**Activity**
Substitute "ПЕРИОД" for each "ТЕРМИН" in the listing below and give the text back otherwise unchanged, leaving out the pictures.

::::::::::

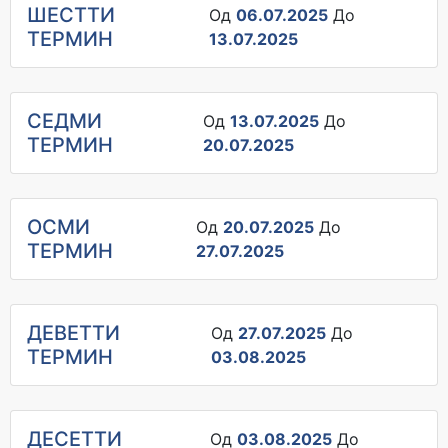
ШЕСТTИ
Од
06.07.2025
До
ТЕРМИН
13.07.2025
СЕДМИ
Од
13.07.2025
До
ТЕРМИН
20.07.2025
ОСМИ
Од
20.07.2025
До
ТЕРМИН
27.07.2025
ДЕВЕТТИ
Од
27.07.2025
До
ТЕРМИН
03.08.2025
ДЕСЕТТИ
Од
03.08.2025
До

::::::::::

**Answer below**
ШЕСТTИ
Од
06.07.2025
До
ПЕРИОД
13.07.2025
СЕДМИ
Од
13.07.2025
До
ПЕРИОД
20.07.2025
ОСМИ
Од
20.07.2025
До
ПЕРИОД
27.07.2025
ДЕВЕТТИ
Од
27.07.2025
До
ПЕРИОД
03.08.2025
ДЕСЕТТИ
Од
03.08.2025
До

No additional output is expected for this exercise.